The acquisition comes at a time when all the top consulting firms including the big four and the top four strategic firms are racing to integrate more of artificial intelligence and machine learning in their product offering—from consulting to auditing.
Spotmentor is an end-to-end skilling platform to help businesses identify skills required for the future of work, up skilling and reskilling talent and EY hopes to strengthen its people advisory portfolio of digital services through the acquisition.
Industry trackers say that the consulting firms are competing in an environment where artificial intelligence is becoming crucial to the way they offer services to their clients.
Increasingly the big four firms—EY, PwC, Deloitte and KPMG—have been attempting to get into management consulting and advisory work that is dominated by firms like McKinsey, BCG, Bain Consulting and AT Kearney.

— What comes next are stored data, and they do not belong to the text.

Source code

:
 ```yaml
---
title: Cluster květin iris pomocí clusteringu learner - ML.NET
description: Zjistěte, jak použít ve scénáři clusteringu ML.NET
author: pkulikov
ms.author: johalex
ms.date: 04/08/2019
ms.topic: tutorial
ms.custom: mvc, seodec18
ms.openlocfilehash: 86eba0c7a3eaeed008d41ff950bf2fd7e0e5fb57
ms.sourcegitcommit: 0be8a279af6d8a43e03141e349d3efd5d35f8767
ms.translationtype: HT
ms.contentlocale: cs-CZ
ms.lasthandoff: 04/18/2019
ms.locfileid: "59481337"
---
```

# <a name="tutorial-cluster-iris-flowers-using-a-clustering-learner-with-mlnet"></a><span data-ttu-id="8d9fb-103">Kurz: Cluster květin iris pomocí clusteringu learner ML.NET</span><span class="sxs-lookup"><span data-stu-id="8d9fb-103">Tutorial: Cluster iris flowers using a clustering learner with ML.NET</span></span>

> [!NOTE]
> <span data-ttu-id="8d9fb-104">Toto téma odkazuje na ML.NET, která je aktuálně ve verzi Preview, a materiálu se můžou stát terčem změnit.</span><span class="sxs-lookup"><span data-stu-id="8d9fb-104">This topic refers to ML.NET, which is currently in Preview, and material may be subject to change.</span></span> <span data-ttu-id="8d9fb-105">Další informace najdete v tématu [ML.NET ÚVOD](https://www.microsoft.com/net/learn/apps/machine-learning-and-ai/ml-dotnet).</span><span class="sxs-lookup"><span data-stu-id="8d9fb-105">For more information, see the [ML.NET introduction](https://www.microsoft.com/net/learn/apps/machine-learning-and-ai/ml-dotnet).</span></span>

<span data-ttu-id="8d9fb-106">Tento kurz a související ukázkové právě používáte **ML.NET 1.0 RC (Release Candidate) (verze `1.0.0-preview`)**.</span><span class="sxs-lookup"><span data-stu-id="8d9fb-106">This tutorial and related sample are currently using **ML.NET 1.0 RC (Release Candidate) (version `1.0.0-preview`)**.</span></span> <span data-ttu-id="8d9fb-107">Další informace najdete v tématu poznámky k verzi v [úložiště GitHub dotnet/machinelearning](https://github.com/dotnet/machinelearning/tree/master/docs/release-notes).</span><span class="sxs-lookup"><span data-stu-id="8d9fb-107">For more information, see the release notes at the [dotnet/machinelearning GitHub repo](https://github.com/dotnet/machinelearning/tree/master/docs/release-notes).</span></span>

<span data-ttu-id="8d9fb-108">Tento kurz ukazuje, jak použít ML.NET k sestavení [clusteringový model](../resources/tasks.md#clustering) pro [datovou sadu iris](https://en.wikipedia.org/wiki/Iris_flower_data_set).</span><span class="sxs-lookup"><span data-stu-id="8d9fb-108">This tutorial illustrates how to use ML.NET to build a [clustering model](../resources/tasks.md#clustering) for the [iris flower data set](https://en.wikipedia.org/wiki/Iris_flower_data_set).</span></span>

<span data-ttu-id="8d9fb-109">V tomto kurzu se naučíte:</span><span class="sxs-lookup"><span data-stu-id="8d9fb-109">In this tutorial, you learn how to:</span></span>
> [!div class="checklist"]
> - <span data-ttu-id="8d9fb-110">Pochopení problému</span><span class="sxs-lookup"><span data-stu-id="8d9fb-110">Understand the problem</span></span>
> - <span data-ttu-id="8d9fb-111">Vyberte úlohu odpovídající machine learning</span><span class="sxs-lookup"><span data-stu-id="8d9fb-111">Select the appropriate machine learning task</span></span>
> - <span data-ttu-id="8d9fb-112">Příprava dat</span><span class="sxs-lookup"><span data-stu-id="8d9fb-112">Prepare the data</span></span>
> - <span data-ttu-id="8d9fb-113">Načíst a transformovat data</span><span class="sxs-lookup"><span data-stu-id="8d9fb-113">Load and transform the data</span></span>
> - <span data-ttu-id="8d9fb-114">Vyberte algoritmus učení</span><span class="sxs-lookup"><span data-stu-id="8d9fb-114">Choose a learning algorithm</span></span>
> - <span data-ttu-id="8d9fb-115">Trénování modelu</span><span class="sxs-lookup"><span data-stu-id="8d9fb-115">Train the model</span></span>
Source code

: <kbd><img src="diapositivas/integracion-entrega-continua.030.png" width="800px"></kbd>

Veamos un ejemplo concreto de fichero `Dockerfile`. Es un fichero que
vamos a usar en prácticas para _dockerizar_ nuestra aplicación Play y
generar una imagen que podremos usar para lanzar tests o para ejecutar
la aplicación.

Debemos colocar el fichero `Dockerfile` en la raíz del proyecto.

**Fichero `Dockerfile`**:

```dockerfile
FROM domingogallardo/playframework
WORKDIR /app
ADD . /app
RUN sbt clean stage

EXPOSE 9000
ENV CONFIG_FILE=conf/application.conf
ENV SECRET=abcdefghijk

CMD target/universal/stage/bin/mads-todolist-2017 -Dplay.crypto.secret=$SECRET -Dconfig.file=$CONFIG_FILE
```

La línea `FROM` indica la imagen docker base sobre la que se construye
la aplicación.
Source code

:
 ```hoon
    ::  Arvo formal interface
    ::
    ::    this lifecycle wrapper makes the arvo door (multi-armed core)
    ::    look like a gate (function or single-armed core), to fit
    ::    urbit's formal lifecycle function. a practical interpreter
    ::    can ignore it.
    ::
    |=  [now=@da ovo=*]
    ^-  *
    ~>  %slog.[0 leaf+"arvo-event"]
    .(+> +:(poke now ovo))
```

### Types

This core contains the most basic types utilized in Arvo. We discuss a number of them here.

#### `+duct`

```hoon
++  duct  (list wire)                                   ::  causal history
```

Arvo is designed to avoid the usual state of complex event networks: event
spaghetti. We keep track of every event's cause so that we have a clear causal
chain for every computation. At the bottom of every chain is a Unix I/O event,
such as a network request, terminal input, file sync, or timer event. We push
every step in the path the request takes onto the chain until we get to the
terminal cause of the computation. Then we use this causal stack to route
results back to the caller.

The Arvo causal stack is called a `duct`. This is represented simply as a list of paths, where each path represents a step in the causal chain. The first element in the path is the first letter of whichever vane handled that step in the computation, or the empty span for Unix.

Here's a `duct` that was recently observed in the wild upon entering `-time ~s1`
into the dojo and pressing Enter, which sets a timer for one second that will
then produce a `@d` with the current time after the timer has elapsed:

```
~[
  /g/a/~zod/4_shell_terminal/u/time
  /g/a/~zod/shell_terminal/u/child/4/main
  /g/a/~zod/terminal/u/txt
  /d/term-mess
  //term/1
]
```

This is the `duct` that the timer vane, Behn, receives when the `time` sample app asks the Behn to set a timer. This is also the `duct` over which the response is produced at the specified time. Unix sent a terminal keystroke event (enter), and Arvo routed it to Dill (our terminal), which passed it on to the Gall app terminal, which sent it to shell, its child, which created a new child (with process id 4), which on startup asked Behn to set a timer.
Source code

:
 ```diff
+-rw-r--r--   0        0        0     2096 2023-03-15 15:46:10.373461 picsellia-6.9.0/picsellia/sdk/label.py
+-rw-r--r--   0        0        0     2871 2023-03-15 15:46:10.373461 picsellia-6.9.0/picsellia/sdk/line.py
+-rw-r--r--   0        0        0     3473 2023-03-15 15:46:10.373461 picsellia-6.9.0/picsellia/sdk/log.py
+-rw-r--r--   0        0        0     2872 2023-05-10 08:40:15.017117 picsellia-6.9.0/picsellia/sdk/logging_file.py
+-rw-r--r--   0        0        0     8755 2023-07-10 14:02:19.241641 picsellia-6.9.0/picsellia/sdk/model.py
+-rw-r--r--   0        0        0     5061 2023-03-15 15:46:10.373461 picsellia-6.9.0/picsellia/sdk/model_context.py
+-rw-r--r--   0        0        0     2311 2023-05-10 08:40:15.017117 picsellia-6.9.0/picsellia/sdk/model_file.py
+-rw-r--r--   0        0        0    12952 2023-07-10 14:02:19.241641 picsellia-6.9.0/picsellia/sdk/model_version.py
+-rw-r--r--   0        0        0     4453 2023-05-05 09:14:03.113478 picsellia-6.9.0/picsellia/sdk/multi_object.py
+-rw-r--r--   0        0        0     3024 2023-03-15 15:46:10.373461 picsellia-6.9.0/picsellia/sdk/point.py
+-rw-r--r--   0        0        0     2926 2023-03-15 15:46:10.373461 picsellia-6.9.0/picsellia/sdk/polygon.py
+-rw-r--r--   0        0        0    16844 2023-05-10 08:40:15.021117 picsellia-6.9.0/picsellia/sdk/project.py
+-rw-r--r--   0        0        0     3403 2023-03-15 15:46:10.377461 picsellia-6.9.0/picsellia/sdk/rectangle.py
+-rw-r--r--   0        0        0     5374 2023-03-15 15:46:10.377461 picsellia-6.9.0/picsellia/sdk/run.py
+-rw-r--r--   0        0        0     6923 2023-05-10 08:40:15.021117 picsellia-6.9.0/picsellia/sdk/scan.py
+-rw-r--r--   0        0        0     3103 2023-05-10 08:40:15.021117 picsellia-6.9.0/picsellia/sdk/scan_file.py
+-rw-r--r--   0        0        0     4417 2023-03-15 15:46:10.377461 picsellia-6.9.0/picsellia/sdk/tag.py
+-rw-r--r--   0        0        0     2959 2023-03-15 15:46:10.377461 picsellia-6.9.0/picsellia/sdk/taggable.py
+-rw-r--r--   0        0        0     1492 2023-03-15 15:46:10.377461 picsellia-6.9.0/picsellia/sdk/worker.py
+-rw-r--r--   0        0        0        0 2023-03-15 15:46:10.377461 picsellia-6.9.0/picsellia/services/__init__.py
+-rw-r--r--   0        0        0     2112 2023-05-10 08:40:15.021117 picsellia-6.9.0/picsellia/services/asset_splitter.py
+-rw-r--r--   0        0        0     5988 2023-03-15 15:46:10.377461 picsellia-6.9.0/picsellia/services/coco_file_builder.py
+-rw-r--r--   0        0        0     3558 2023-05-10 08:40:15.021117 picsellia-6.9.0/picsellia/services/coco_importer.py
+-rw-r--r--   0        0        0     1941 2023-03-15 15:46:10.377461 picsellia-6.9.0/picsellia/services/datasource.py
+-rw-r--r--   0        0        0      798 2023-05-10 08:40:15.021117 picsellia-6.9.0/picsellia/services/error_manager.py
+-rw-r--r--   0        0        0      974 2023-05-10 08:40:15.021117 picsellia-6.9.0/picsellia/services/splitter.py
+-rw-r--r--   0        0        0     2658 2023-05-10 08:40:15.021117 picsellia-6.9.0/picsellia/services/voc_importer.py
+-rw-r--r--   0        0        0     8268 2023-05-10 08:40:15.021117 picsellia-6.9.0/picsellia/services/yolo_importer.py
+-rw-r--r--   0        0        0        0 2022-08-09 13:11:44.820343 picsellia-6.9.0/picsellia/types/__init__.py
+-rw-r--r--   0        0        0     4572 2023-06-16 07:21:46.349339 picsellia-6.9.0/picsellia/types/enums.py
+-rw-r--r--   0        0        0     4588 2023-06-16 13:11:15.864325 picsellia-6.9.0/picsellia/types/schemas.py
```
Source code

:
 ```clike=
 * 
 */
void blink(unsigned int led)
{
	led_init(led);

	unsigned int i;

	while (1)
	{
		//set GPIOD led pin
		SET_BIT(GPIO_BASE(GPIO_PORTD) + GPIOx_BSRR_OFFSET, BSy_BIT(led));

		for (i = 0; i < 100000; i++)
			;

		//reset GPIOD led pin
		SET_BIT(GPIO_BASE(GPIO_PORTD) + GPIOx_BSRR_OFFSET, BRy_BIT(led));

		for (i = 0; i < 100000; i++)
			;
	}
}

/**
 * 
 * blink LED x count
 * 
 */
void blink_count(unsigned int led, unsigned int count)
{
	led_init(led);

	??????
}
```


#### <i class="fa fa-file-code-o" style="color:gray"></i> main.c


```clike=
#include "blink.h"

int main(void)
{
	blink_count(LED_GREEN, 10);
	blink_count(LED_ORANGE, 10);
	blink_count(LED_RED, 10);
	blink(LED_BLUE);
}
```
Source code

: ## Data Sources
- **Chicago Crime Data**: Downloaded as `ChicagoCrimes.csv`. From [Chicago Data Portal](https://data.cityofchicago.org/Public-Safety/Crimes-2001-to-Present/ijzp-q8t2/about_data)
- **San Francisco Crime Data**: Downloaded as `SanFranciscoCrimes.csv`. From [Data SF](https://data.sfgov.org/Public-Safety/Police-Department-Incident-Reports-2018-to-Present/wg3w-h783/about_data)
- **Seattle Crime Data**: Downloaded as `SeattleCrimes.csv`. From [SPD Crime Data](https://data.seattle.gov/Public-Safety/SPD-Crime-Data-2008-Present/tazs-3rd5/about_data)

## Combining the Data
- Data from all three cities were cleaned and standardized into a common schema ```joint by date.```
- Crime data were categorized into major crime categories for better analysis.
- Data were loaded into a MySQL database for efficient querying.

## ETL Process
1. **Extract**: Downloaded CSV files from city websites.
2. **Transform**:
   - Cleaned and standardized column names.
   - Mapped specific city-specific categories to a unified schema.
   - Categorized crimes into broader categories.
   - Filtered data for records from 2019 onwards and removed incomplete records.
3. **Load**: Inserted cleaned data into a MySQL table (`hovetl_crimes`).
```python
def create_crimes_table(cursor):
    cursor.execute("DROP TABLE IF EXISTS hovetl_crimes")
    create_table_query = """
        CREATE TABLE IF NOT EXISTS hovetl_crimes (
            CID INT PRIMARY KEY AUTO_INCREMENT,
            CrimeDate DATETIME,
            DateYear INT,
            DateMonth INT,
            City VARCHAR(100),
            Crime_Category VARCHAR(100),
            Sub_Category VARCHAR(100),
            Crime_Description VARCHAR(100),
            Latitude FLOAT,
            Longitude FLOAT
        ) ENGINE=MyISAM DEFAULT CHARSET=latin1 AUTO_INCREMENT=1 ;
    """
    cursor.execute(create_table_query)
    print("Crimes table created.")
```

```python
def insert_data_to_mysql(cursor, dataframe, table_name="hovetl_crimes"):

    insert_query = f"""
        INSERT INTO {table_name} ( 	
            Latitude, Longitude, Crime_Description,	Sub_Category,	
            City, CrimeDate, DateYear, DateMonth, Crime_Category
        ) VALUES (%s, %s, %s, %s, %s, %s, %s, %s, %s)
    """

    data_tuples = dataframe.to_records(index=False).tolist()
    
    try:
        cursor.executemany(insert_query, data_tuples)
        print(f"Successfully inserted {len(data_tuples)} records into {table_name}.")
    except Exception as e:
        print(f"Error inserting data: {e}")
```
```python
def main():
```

“The acquisition of Spotmentor Technologies will boost our digital offerings, combining our strengths in strategic people consulting and seasoned experience in learning and skills development, now delivered to clients through an intelligent technology platform,” Rohan Sachdev, Partner and Consulting Leader, EY India told ET. The firm did not disclose the deal value.
Spotmentor Technologies, founded by Deepak Singh, Arpit Goyal, Shekhar Suman and Yash Pl Mittal in 2016 in Gurugram. The company has been focussing on large enterprises, government and industry bodies, helping them identify required skill and competency gaps through hyper-personalized learning and reskilling plans.
“EY Spotmentor”, the firm said, is the software-as-a-service based skills, learning and careers platform that can be deployed across an organization’s value chain.
Industry experts say that increasingly the firms have been on a lookout of startups that could speed them up with the growth trajectory.
Over the past year, EY was working with Spotmentor Technologies team to equip their clients with the right skillsets and they have benefitted immensely from this association. “This new technology solution further strengthens our People Advisory portfolio of digital services, enabling us to effectively harness our client’s people agenda as part of an integrated business strategy,” said Anurag Malik, Partner, People Advisory Services, EY India.
The acquisition also comes at a time when the consulting firms are struggling to keep their costs under control amidst Covid pandemic and pressure on their top lines. For most of the professional services firms till about 2015 the calculation was simple, add people to add revenue. However, after 2015, the firms in India have realised that they are unable to increase the revenues in a high percentage even while they keep adding people.
Most firms have now been investing in digital side of the business. “If the process is templatised, artificial intelligence can do it,” a senior partner with one of the firms said. Most firms have been running pilot projects to use more of machine learning in their tax work, which is largely based on pre set template—except the high margin tax advisory work where these firms face stiff competition from niche players.
Even in the auditing business the firms have been depending heavily on digital technology to verify millions of entries rather than basing their opinion on a handful of samples.